» ASSIGNMENT
Retype all entries exactly, skipping pictures.

---- MATERIAL TO PROCESS

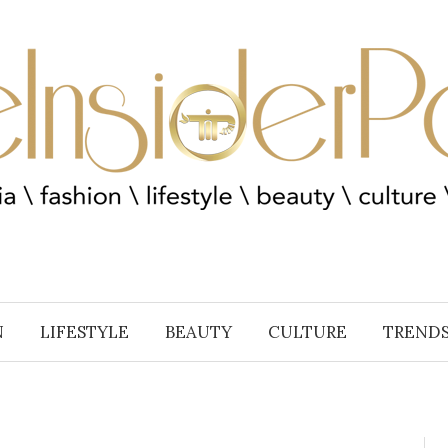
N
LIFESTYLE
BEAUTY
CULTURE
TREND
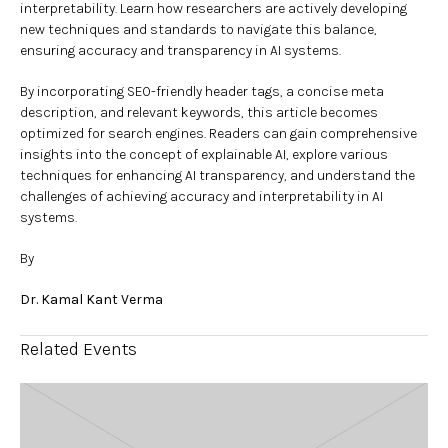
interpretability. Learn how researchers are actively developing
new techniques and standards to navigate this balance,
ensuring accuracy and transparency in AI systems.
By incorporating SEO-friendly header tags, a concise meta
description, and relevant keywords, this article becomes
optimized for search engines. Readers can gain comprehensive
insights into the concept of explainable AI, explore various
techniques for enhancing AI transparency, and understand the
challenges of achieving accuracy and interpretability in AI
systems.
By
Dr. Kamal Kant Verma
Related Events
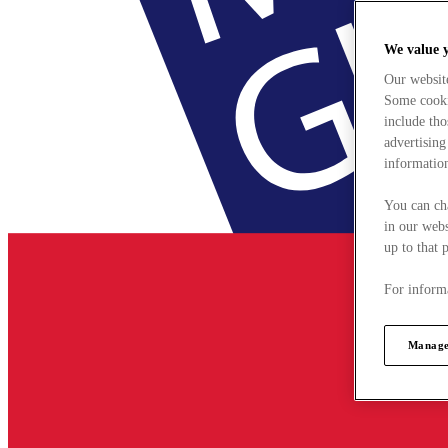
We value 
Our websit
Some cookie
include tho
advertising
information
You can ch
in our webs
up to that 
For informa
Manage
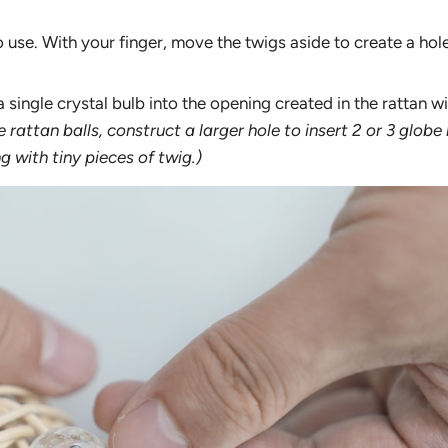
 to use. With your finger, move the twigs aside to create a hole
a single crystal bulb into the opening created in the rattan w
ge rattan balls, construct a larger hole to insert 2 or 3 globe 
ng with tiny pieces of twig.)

--------

» FINISHED EXERCISE
N
LIFESTYLE
BEAUTY
CULTURE
TREND
interpretability. Learn how researchers are actively developing
new techniques and standards to navigate this balance,
ensuring accuracy and transparency in AI systems.
By incorporating SEO-friendly header tags, a concise meta
description, and relevant keywords, this article becomes
optimized for search engines. Readers can gain comprehensive
insights into the concept of explainable AI, explore various
techniques for enhancing AI transparency, and understand the
challenges of achieving accuracy and interpretability in AI
systems.
By
Dr. Kamal Kant Verma
Related Events
We value 
Our websit
Some cookie
include tho
advertising
information
You can ch
in our webs
up to that 
For informa
Manage
 to use. With your finger, move the twigs aside to create a hole
a single crystal bulb into the opening created in the rattan w
ge rattan balls, construct a larger hole to insert 2 or 3 globe 
ng with tiny pieces of twig.)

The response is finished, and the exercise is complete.